Exposing your PC directly to the Internet is like not locking your door when you leave home, and the end result is someone intentionally or unintentionally intruding into your room and swept gold and silver jewelry. How can we guarantee the safety of the system? Installing firewall software is the most commonly used measure, and often as a complementary means, the installation of hardware-based firewall is also a common measure.
And even if you are an experienced veteran, configuring firewalls is not an easy task. If you have ever abandoned the idea of installing a firewall, or whether the firewall has a comprehensive protection of the system, it does not matter, today we will resolve the mystery for you.
Opening the Merriam-Webster Dictionary (merriam-webster), "Firewall" originally meant: a wall used to block the spread of fire. In the area of information technology, firewalls are used to protect computers from harmful intrusions from the Internet. Unlike fires, the threat from the network does not just affect the computers that are nearby, and if someone uses your IP address and TCP or UDP ports, no matter how far away, your system will be hit.
Whenever you use a browser, E-mail, or download a file from an Internet site or remote server, the data is passed through one or more ports in the system. And those computer hackers, whether they spy on the system's gifted teens, wily spyware, or the Windows XP Messenger service pop up spam, have the same attack strategy--either by discovering an open port to access the system, or by tricking you into opening a port like this.
Firewalls can monitor thousands of ports-either dial-up or broadband-and it can block unauthorized access requests. Hardware-based firewalls are typically integrated into routers and gateway products, between PCs and cable or DSL modems. And the software firewall is running on top of the PC.
For hardware firewalls, they are better at protecting PC networks that are connected over broadband. More importantly, they not only have the same routing capabilities, they also act as a NAT (network address translation, net addresses translation) server that hides the IP addresses of computers in the local area network from foreign visitors.
For this reason alone, a hardware firewall is enough to be a smart choice for broadband users, even if you have only one PC. At this point you may wish to purchase a 4-port router, such as Linksys VEFSR41 or D-link di-704p, whose price is not high, about 300~400 yuan. Some products also built-in wireless access module, the price may be slightly more expensive, you can query the relevant Web site for detailed information.
The matching strategy of firewall
The hardware firewall is highly configurable: it can block all data in and out of the specified port. Therefore, planning and configuring a hardware firewall requires a lot of work.
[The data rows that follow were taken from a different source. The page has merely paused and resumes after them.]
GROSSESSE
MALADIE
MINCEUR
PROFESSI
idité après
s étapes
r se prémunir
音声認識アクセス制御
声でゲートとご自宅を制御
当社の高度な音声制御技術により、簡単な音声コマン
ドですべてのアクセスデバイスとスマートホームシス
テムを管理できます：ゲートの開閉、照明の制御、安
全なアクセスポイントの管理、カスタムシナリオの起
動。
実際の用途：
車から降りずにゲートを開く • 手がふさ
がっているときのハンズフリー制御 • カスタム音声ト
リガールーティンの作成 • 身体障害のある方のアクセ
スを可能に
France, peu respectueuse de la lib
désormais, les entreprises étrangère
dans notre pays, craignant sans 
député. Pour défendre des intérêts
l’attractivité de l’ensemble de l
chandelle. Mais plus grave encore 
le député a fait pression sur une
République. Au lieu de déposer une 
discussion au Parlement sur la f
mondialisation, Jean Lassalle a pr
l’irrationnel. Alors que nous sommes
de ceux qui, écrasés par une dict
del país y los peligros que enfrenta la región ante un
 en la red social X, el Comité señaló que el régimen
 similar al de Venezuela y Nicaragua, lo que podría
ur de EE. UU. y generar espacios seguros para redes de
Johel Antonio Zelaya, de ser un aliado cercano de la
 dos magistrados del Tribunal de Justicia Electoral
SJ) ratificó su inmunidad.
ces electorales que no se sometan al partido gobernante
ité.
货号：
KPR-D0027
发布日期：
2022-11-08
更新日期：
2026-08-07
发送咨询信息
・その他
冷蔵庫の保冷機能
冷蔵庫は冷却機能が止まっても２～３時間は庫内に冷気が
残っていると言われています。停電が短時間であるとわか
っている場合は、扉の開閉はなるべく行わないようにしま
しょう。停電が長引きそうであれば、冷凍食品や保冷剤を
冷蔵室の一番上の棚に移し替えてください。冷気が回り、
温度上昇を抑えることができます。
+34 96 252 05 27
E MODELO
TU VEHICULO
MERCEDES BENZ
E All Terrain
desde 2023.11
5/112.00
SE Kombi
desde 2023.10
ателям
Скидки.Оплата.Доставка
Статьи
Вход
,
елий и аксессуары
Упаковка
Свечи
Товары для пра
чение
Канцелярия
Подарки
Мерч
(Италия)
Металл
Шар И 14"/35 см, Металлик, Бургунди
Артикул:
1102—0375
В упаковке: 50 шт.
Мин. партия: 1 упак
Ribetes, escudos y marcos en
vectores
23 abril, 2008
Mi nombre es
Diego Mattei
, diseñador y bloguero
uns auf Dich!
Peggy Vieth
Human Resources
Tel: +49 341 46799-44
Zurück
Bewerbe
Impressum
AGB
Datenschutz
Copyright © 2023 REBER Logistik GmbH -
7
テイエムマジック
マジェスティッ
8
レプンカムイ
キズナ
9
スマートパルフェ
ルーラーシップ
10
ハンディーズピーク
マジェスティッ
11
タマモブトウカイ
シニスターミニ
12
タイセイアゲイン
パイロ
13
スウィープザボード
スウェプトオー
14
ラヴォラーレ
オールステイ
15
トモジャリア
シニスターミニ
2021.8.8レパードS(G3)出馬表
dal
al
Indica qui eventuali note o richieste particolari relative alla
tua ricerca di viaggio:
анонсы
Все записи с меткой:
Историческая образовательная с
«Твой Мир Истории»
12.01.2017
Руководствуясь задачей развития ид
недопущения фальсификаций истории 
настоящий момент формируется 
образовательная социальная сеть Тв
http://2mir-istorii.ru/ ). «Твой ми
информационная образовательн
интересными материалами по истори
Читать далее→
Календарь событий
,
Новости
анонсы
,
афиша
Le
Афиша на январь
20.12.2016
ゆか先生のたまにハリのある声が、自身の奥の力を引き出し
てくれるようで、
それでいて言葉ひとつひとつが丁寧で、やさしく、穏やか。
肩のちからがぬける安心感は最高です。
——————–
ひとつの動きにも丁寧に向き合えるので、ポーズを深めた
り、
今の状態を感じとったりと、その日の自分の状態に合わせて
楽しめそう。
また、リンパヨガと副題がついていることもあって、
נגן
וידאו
Instead, the software firewall runs on top of your PC and is relatively easy to set up and maintain. In addition to blocking illegal access through open ports, software firewalls can prevent malicious programs from sending data to remote servers (like Trojans, spyware and backdoor software written by gifted teens). If you connect to the Internet by dialing, the external hardware firewall is not necessarily your best choice, and the advantage of the software firewall is obvious. For Windows XP users, it is risky to protect PCs simply through integrated ICF (Internet Connection firewall,internet connection firewalls) within the system.
ICF is enabled by selecting the "Start" * "Control Panel" * "Network Connection", right-clicking the Internet connection that needs to be secured, selecting the "Properties" option from the shortcut menu, and entering the Advanced tab, selecting By restricting or preventing access to this computer from the Internet to protect my computer and network, click the OK button (shown in Figure 1).
While this may reduce some of the system's security pressures, this is far from enough. As set above, it is much safer than not having a firewall, but Windows XP's built-in firewall can only monitor incoming connections compared to other professional software firewalls. As a result, like back orifice, NetBus, or other backdoor programs, ICF is powerless for this type of illegal access.